SUPPLIED MATERIAL Start Marker

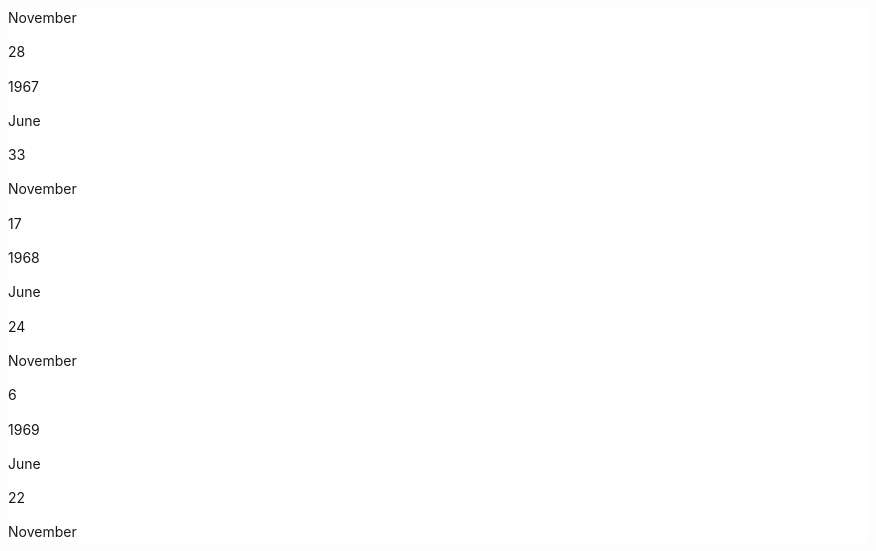 <tr>

<td><p></p></td>

<td><p>November</p></td>

<td><p>28</p></td>

</tr>

<tr>

<td><p>1967</p></td>

<td><p>June</p></td>

<td><p>33</p></td>

</tr>

<tr>

<td><p></p></td>

<td><p>November</p></td>

<td><p>17</p></td>

</tr>

<tr>

<td><p>1968</p></td>

<td><p>June</p></td>

<td><p>24</p></td>

</tr>

<tr>

<td><p></p></td>

<td><p>November</p></td>

<td><p>6</p></td>

</tr>

<tr>

<td><p>1969</p></td>

<td><p>June</p></td>

<td><p>22</p></td>

</tr>

<tr>

<td><p></p></td>

<td><p>November</p></td>
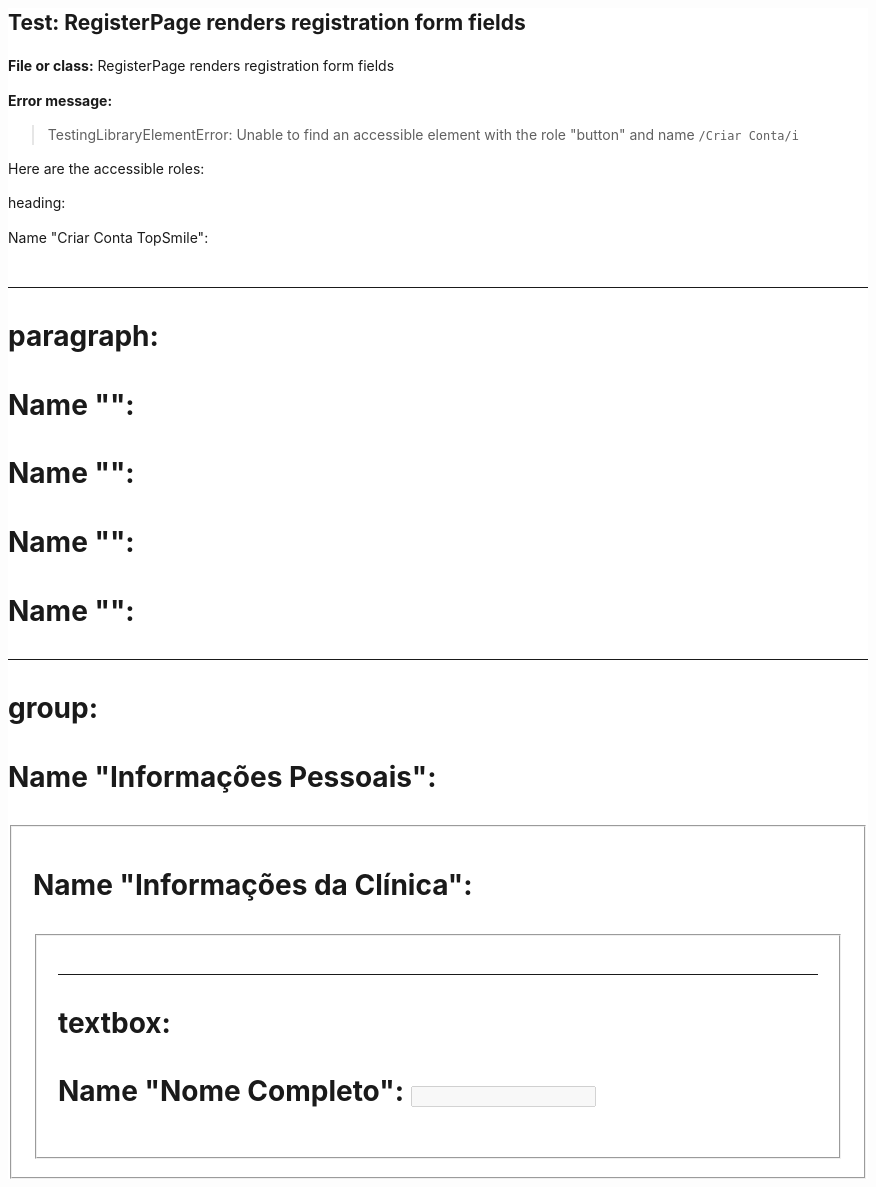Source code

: ## Test: RegisterPage renders registration form fields

**File or class:** RegisterPage renders registration form fields

**Error message:**

> TestingLibraryElementError: Unable to find an accessible element with the role "button" and name `/Criar Conta/i`

Here are the accessible roles:

  heading:

  Name "Criar Conta TopSmile":
  <h1
    class="auth-title"
  />

  --------------------------------------------------
  paragraph:

  Name "":
  <p
    class="auth-subtitle"
  />

  Name "":
  <p
    style="font-size: 0.75rem; color: rgb(107, 114, 128); margin-top: 0.25rem;"
  />

  Name "":
  <p />

  Name "":
  <p />

  --------------------------------------------------
  group:

  Name "Informações Pessoais":
  <fieldset
    class="form-fieldset"
  />

  Name "Informações da Clínica":
  <fieldset
    class="form-fieldset"
  />

  --------------------------------------------------
  textbox:

  Name "Nome Completo":
  <input
    class="form-input"
    disabled=""
    id="name"
    name="name"
    required=""
    type="text"
    value=""
  />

SUPPLIED MATERIAL End Marker

### EXERCISE GOAL
Only the records are wanted, copied exactly, with the pictures dropped.

### FINISHED TASK
 <tr>

<td><p></p></td>

<td><p>November</p></td>

<td><p>28</p></td>

</tr>

<tr>

<td><p>1967</p></td>

<td><p>June</p></td>

<td><p>33</p></td>

</tr>

<tr>

<td><p></p></td>

<td><p>November</p></td>

<td><p>17</p></td>

</tr>

<tr>

<td><p>1968</p></td>

<td><p>June</p></td>

<td><p>24</p></td>

</tr>

<tr>

<td><p></p></td>

<td><p>November</p></td>

<td><p>6</p></td>

</tr>

<tr>

<td><p>1969</p></td>

<td><p>June</p></td>

<td><p>22</p></td>

</tr>

<tr>

<td><p></p></td>

<td><p>November</p></td>
Source code

: ## Test: RegisterPage renders registration form fields

**File or class:** RegisterPage renders registration form fields

**Error message:**

> TestingLibraryElementError: Unable to find an accessible element with the role "button" and name `/Criar Conta/i`

Here are the accessible roles:

  heading:

  Name "Criar Conta TopSmile":
  <h1
    class="auth-title"
  />

  --------------------------------------------------
  paragraph:

  Name "":
  <p
    class="auth-subtitle"
  />

  Name "":
  <p
    style="font-size: 0.75rem; color: rgb(107, 114, 128); margin-top: 0.25rem;"
  />

  Name "":
  <p />

  Name "":
  <p />

  --------------------------------------------------
  group:

  Name "Informações Pessoais":
  <fieldset
    class="form-fieldset"
  />

  Name "Informações da Clínica":
  <fieldset
    class="form-fieldset"
  />

  --------------------------------------------------
  textbox:

  Name "Nome Completo":
  <input
    class="form-input"
    disabled=""
    id="name"
    name="name"
    required=""
    type="text"
    value=""
  />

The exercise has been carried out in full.